SOAL YANG DIBERIKAN 1:
Periksalah artikel tentang filsafat pendidikan di bawah ini dan tentukan apakah setiap pernyataan berikut sesuai dengan isinya: (a) Imam Barnadib mendefinisikan filsafat pendidikan sebagai ilmu pendidikan yang bersendikan filsafat; (b) nilai dipelajari oleh epistemologi; (c) pengetahuan dibagi oleh epistemologi. Jawab masing-masing dengan ya atau tidak, disertai kutipan persis dari artikel yang menjadi penentunya.

SEBELUM membicarakan problematika
filsafat pendidikan, kita telaah lebih dulu definisi filsafat itu sendiri. Imam
Barnadib, mendefinisikan filsafat pendidikan sebagai “ilmu pendidikan yang
bersendikan filsafat atau filsafat yang diterapkan dalam usaha pemikiran dan
pemecahan masalah pendidikan”.[1]
Filsafat sebagai ilmu yang mempelajari obyek dari segi
hakikatnya, memiliki beberapa problema pokok, antara lain: a) realita,
yakni kenyataan yang selanjutnya mengarah pada kebenaran, akan muncul bila
orang sudah mampu mengambil suatu konklusi bahwa pengetahuan yang diperoleh
tersebut memang nyata. Realita ini dibagi oleh
metafisika; b) pengetahuan, yakni yang menjawab pertanyaan-pertanyaan,
misalnya apakah pengetahuan, cara manusia memperoleh dan menangkap pengetahuan
tersebut, dan jenis-jenis pengetahuan. Pengetahuan dibagi oleh epistemologi; c)
nilai, yang dipelajari oleh filsafat disebut aksiologi.

SOAL YANG DIBERIKAN 2:
Ketik ulang seluruh baris pencocokan titik antartampilan di bawah ini tanpa perubahan apa pun, dan jangan sertakan gambarnya dalam jawaban.

DATA SUMBER:
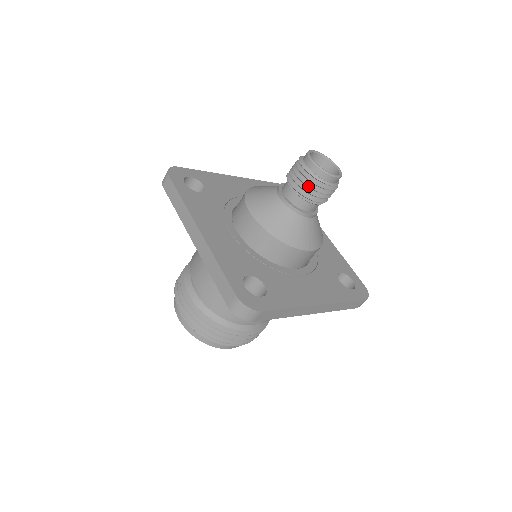
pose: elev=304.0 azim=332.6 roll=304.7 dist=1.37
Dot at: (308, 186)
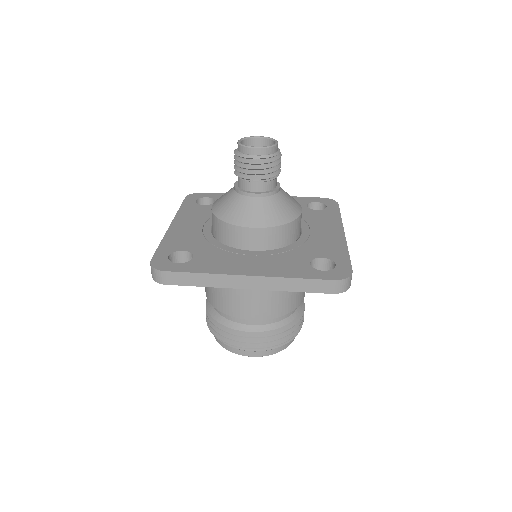
Dot at: (270, 168)
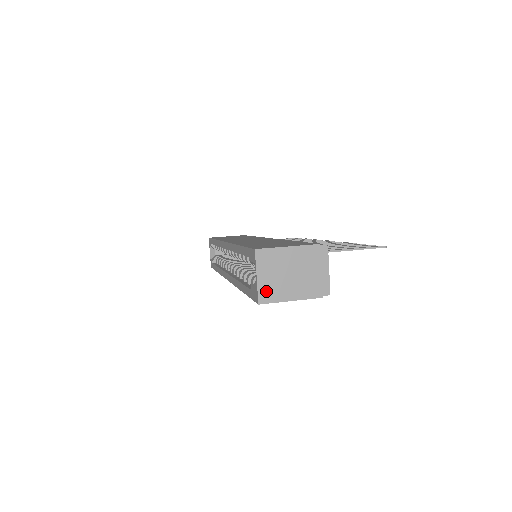
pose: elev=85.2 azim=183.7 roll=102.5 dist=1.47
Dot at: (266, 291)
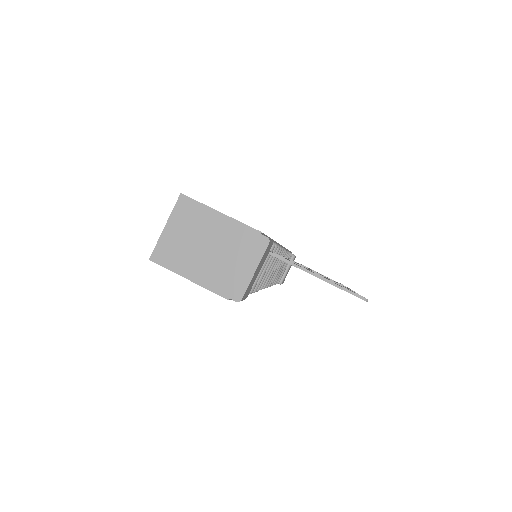
Dot at: (166, 249)
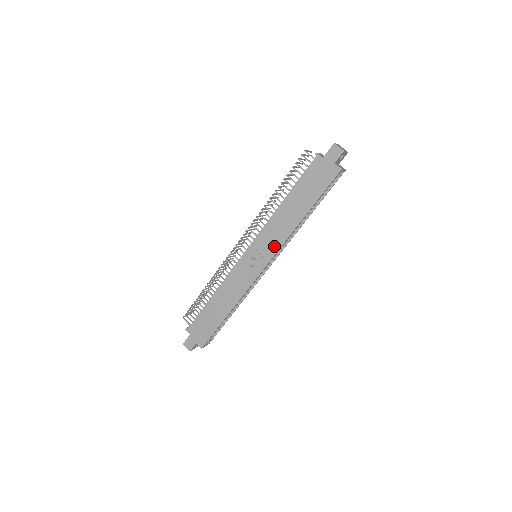
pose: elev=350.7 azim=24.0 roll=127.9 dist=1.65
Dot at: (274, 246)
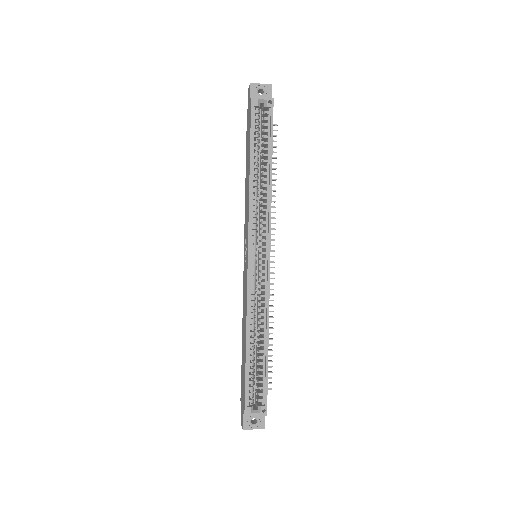
Dot at: (247, 224)
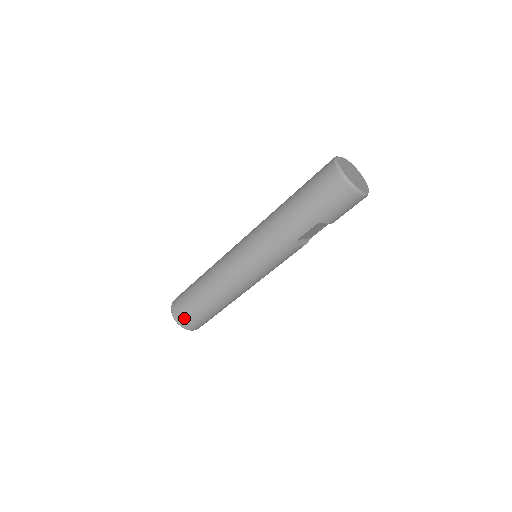
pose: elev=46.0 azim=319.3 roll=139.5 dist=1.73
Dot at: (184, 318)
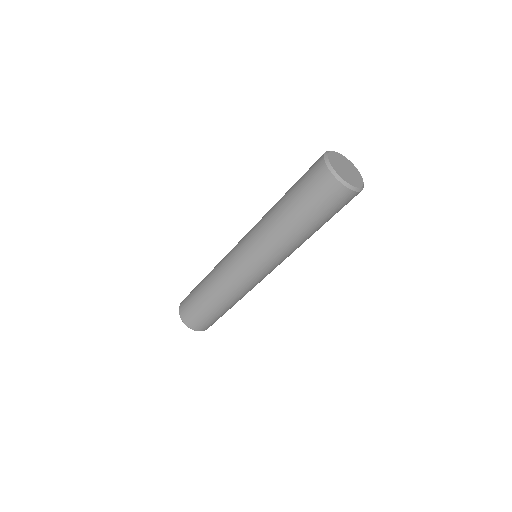
Dot at: (207, 326)
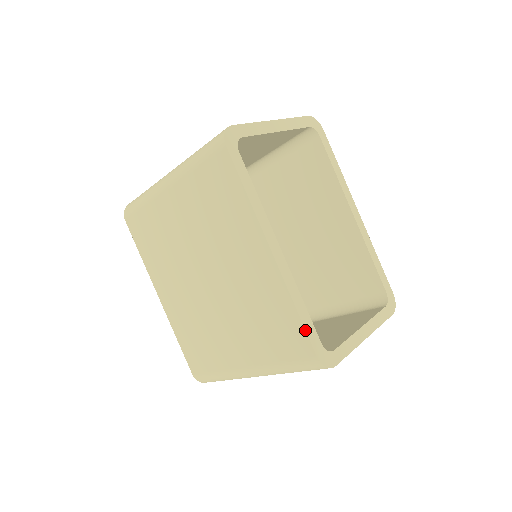
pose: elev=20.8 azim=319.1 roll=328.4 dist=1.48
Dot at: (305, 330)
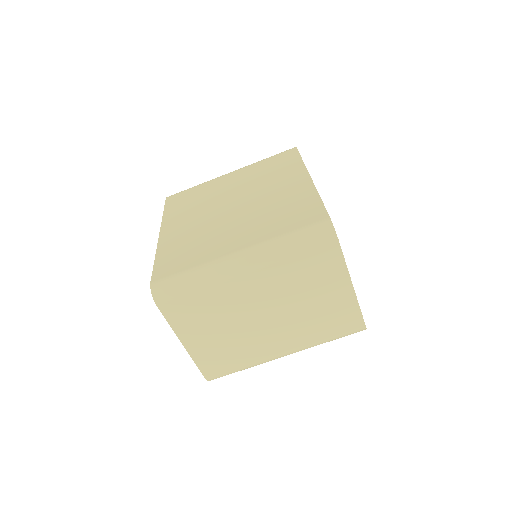
Dot at: occluded
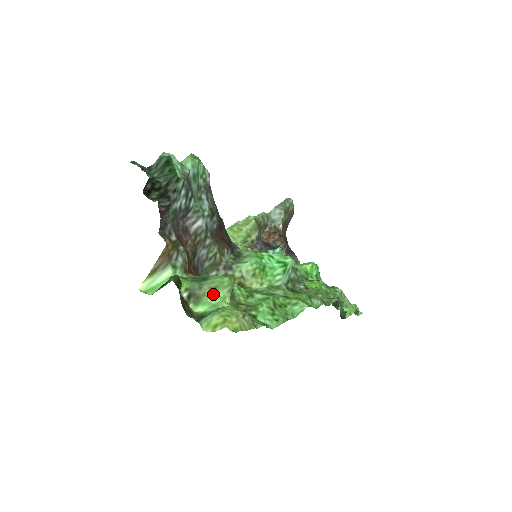
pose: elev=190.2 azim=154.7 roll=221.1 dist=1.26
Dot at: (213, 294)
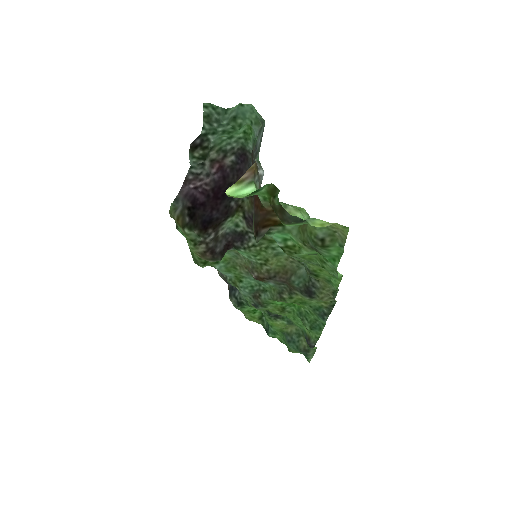
Dot at: (298, 214)
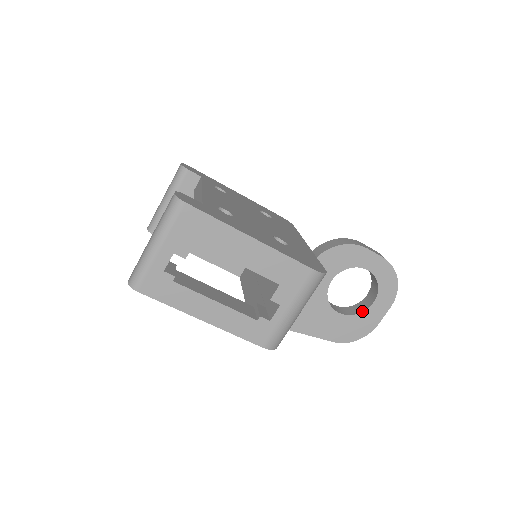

JAWABAN AKHIR 1:
(a) Ya. Artikel menyebutkan: “ilmu pendidikan yang bersendikan filsafat atau filsafat yang diterapkan dalam usaha pemikiran dan pemecahan masalah pendidikan”.
(b) Tidak. Artikel menyebutkan: “nilai, yang dipelajari oleh filsafat disebut aksiologi”.
(c) Ya. Artikel menyebutkan: “Pengetahuan dibagi oleh epistemologi”.

JAWABAN AKHIR 2:
pose: elev=304.0 azim=332.6 roll=304.7 dist=1.37
Dot at: (308, 186)
Dot at: (270, 168)
pose: elev=85.2 azim=183.7 roll=102.5 dist=1.47
Dot at: (266, 291)
Dot at: (166, 249)
pose: elev=350.7 azim=24.0 roll=127.9 dist=1.65
Dot at: (274, 246)
Dot at: (247, 224)
pose: elev=46.0 azim=319.3 roll=139.5 dist=1.73
Dot at: (184, 318)
Dot at: (207, 326)
pose: elev=20.8 azim=319.1 roll=328.4 dist=1.48
Dot at: (305, 330)
Dot at: occluded
pose: elev=190.2 azim=154.7 roll=221.1 dist=1.26
Dot at: (213, 294)
Dot at: (298, 214)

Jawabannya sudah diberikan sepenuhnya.